Speaking on how his colleagues will prepare for curriculum changes, Hanna noted that the vast amount of information that teachers are tasked with teaching means some subjects will need to be cut.
“It is difficult to get as deep as you would like in all of the focus areas,” Hanna said. “So, what do we decide to cut? There are good arguments on all of the topics to say they are valuable, but I feel civics is that foundational understanding of what a student’s responsibilities are as a citizen.”
The emphasis of the civics curriculum is designed to promote analytical thinking and engagement around civics-based topics, and aims to prepare students “morally and intellectually, for the duties of citizenship,” text of the new legislation reads.

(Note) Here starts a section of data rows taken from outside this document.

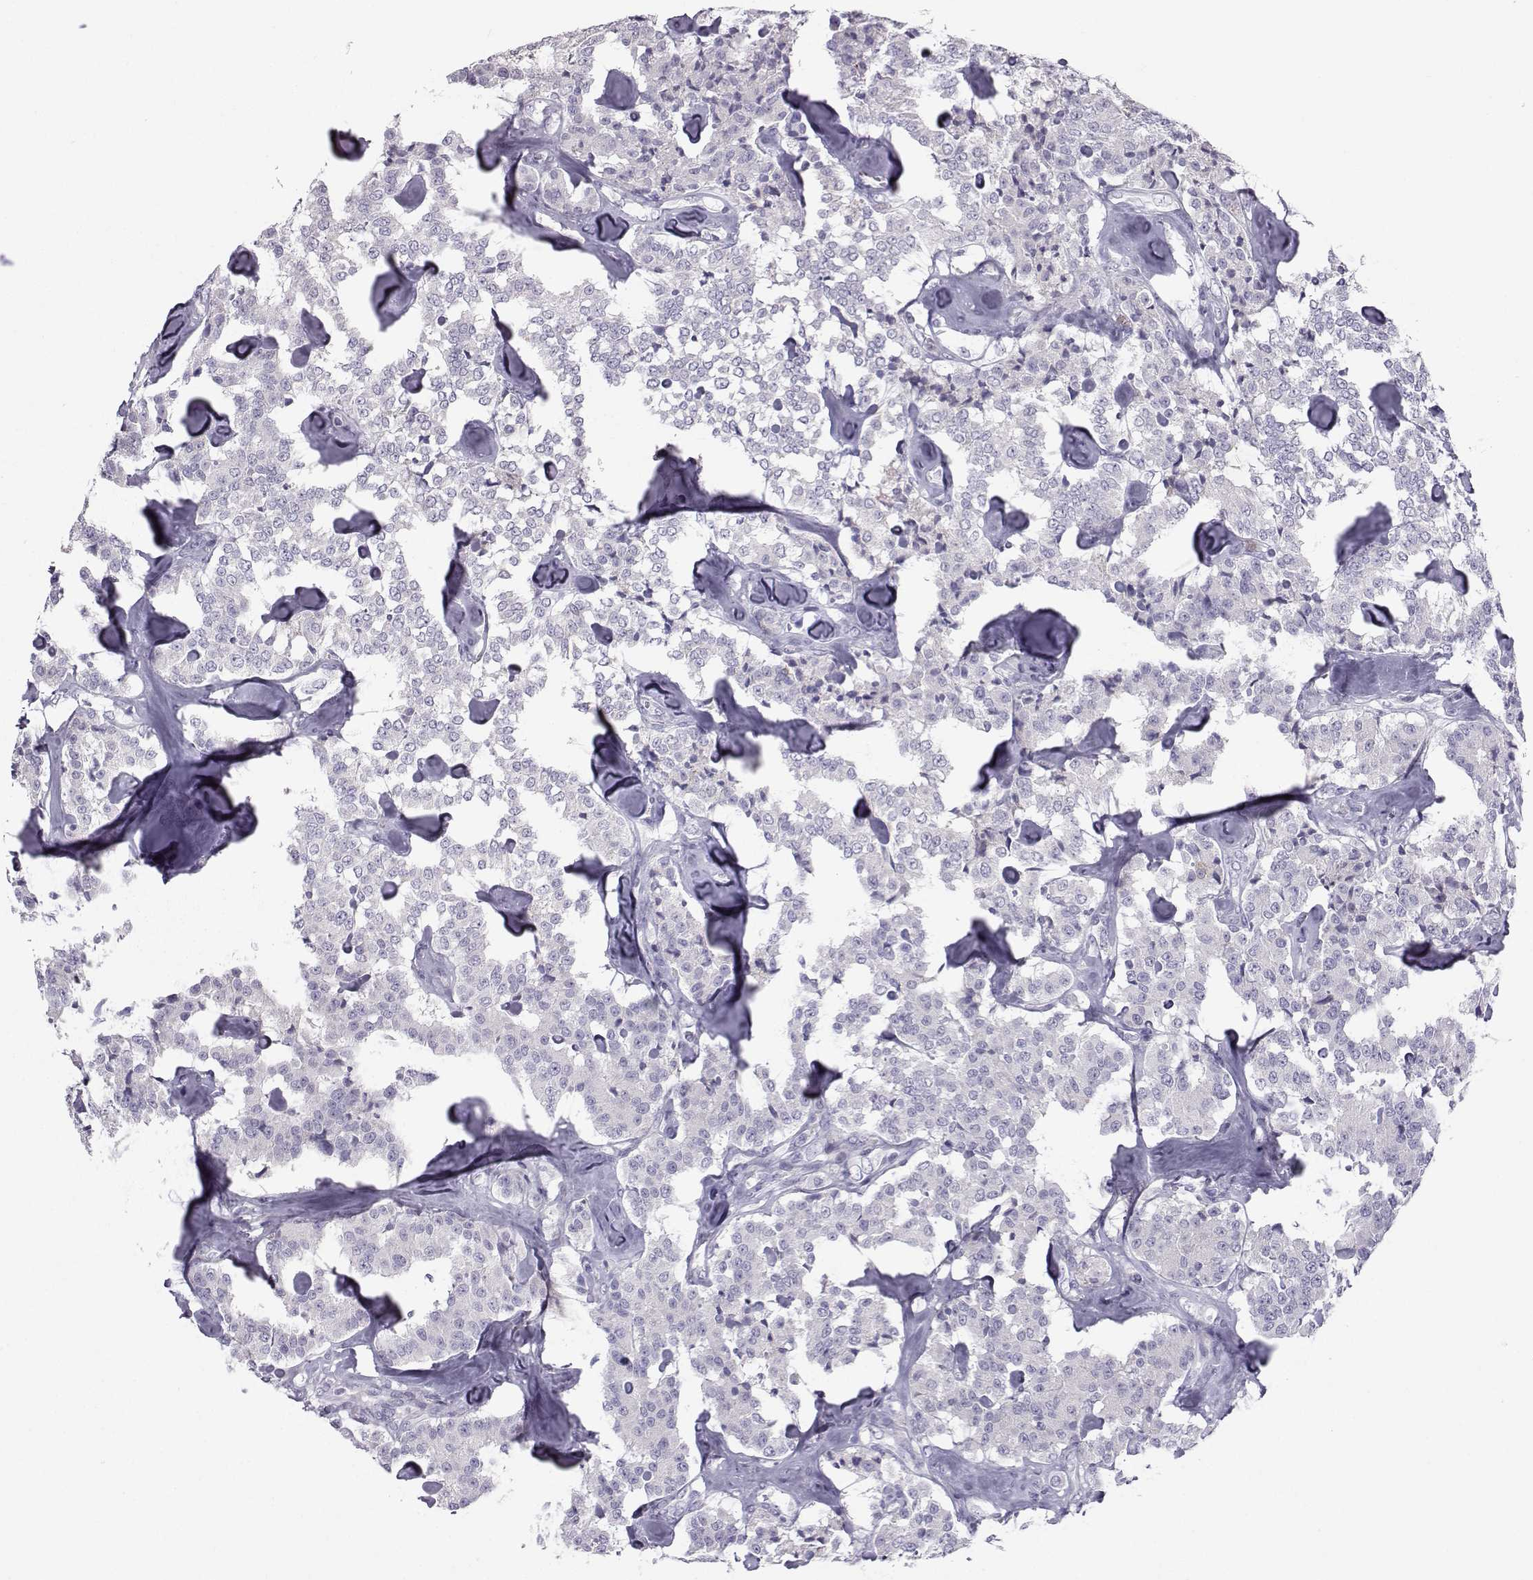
{"staining": {"intensity": "negative", "quantity": "none", "location": "none"}, "tissue": "carcinoid", "cell_type": "Tumor cells", "image_type": "cancer", "snomed": [{"axis": "morphology", "description": "Carcinoid, malignant, NOS"}, {"axis": "topography", "description": "Pancreas"}], "caption": "This is a micrograph of IHC staining of carcinoid, which shows no staining in tumor cells. (DAB immunohistochemistry with hematoxylin counter stain).", "gene": "DMRT3", "patient": {"sex": "male", "age": 41}}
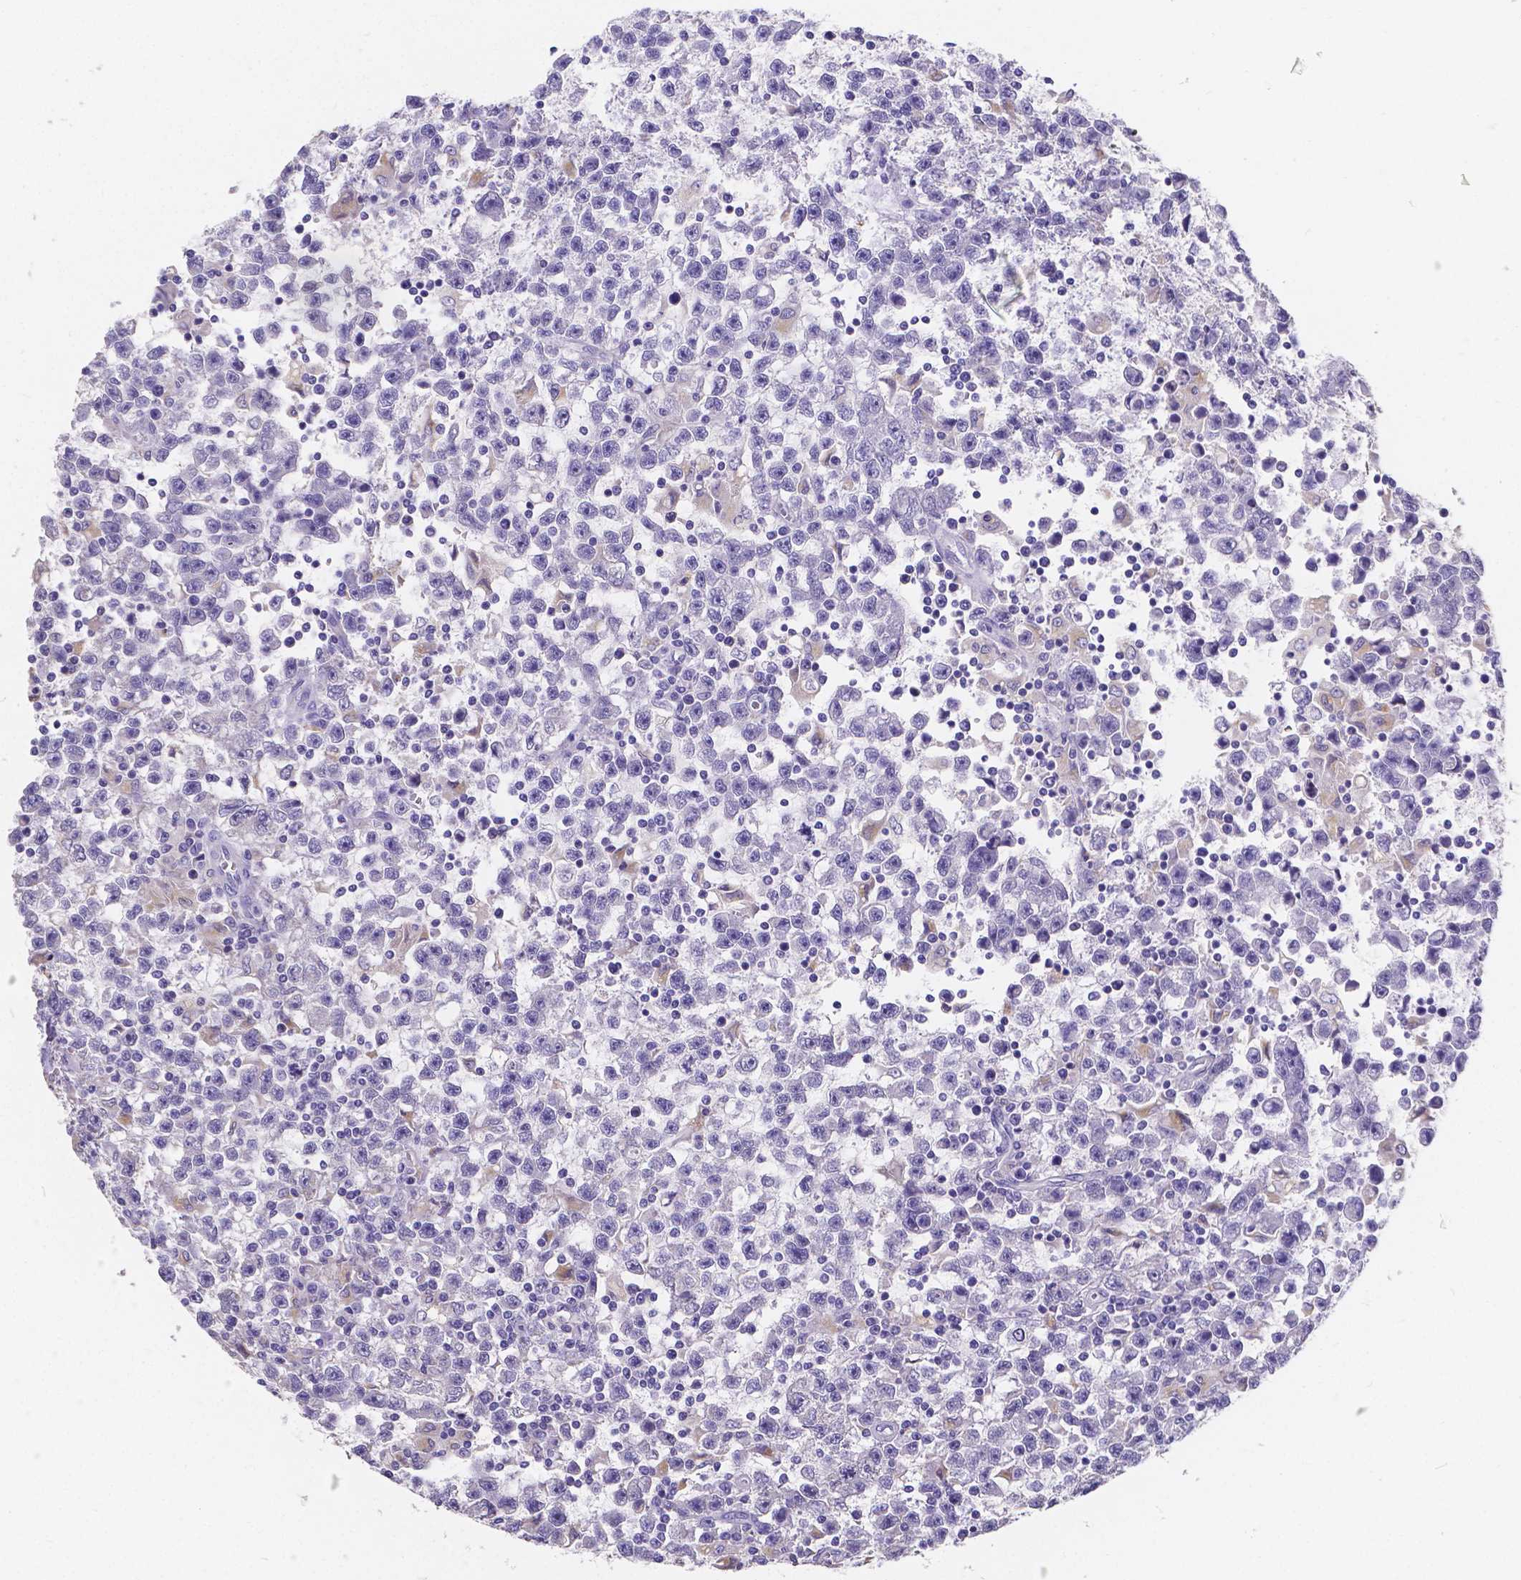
{"staining": {"intensity": "negative", "quantity": "none", "location": "none"}, "tissue": "testis cancer", "cell_type": "Tumor cells", "image_type": "cancer", "snomed": [{"axis": "morphology", "description": "Seminoma, NOS"}, {"axis": "topography", "description": "Testis"}], "caption": "An IHC micrograph of testis cancer (seminoma) is shown. There is no staining in tumor cells of testis cancer (seminoma).", "gene": "ATP6V1D", "patient": {"sex": "male", "age": 31}}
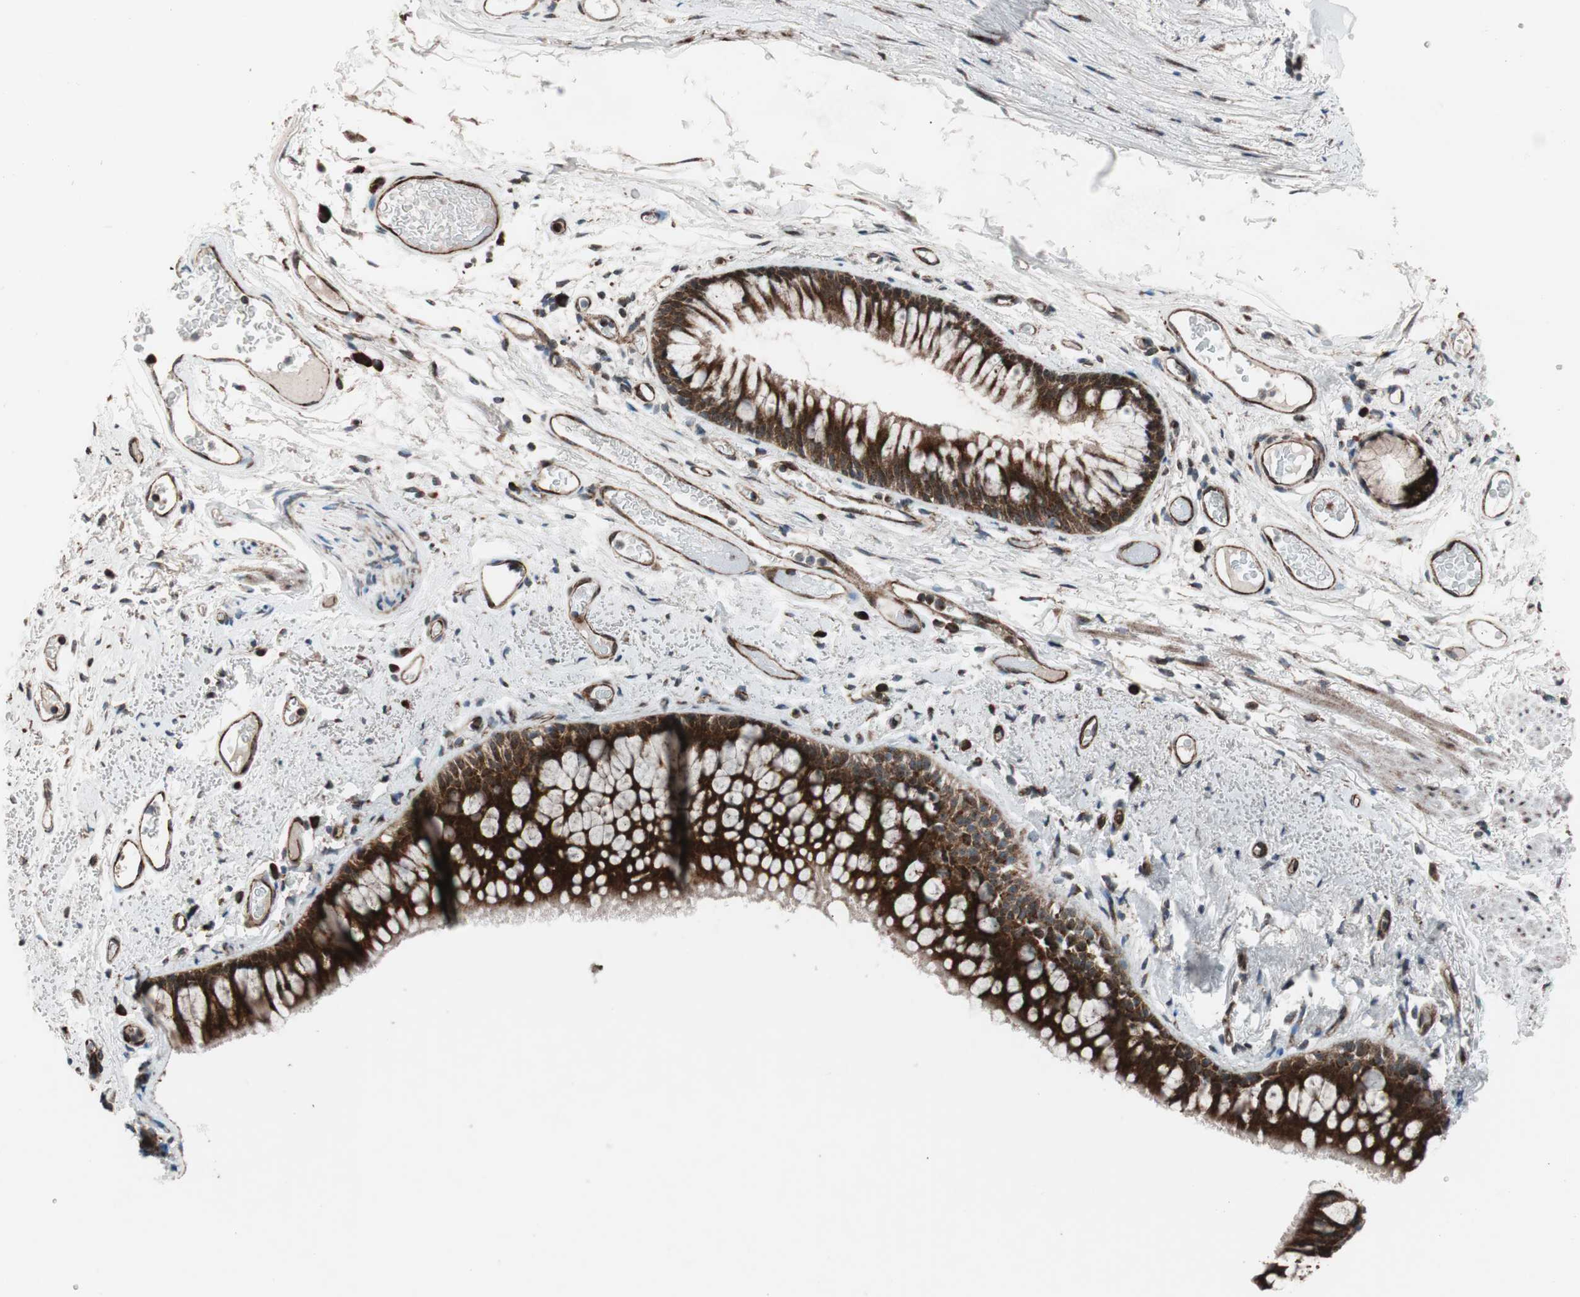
{"staining": {"intensity": "strong", "quantity": ">75%", "location": "cytoplasmic/membranous"}, "tissue": "bronchus", "cell_type": "Respiratory epithelial cells", "image_type": "normal", "snomed": [{"axis": "morphology", "description": "Normal tissue, NOS"}, {"axis": "topography", "description": "Bronchus"}], "caption": "Strong cytoplasmic/membranous staining for a protein is seen in approximately >75% of respiratory epithelial cells of normal bronchus using immunohistochemistry (IHC).", "gene": "CCL14", "patient": {"sex": "female", "age": 73}}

Baker sent a previous version of the bill back to state lawmakers with a request that certain elements of the curriculum, including the group-led civics project, be described as “nonpartisan.”
House Education Committee Chairwoman Rep. Alice Peisch, D-Wellesley, said the addition of the “nonpartisan” descriptor ultimately amounted to a “clarification,” and was not a major change to the bill.
“I think there was a little bit of concern that if it wasn’t clear about that then you might have a situation where some people would be promoting something that could be viewed as a partisan exercise,” Peisch says.
State Sen. Harriett L. Chandler, D-Worcester, who co-sponsored the bill, said she is not sure the governor’s clarification was necessary.
“I don’t know why he wanted to include that,” she said Thursday after a ceremonial signing of the bill in Worcester. “I would hope that he would not expect these to be partisan projects.”
Hanna said Hopkinton High teachers do not let partisan politics seep into civics instruction.
“That’s totally outside our realm,” he said. “Our teachers are so expert at framing lessons and prompts in a manner that is free of partisanship – it’s just not even something that comes up.”
Parson echoed her colleague’s thoughts, saying her district is taking their lead from education experts, not from politicians.
“Our role as educators is to look at what the experts in our field say,” Parson said. “We are taking our lead from the Department of Education and sources that are backed by research and vetted by experts.”
As a way to gauge the effectiveness of the new curriculum, the DESE is tasked with creating assessments for students. But officials are looking to go create a test that reflects the analytical components of understanding various democratic principals at the local, state, and federal level.
A spokeswoman for the department said officials recognize the need to go beyond just testing facts and an advisory committee has been formed to research what other states have done with similar curriculums.
“The assessment is in the very early stages of discussion,” the spokeswoman said, “and the department welcomes input.”
How much Hopkinton’s curriculum will change largely depend on what the assessment looks like and Parson said the town is looking forward to seeing what the state comes up with.
“We want our students to be critical thinkers,” Parson says, “but we are hoping for the type of assessment where students take information before them and draw conclusions to really create an argument by conducting inquiries and organizing information based on fact.”